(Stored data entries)
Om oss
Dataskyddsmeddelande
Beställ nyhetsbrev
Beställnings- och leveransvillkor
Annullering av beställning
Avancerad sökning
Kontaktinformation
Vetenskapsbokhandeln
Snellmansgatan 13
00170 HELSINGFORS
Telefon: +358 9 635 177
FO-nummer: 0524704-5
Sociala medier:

- [Exercise brief] All lines of the data above must be repeated exactly.

- [Your solution]
Om oss
Dataskyddsmeddelande
Beställ nyhetsbrev
Beställnings- och leveransvillkor
Annullering av beställning
Avancerad sökning
Kontaktinformation
Vetenskapsbokhandeln
Snellmansgatan 13
00170 HELSINGFORS
Telefon: +358 9 635 177
FO-nummer: 0524704-5
Sociala medier:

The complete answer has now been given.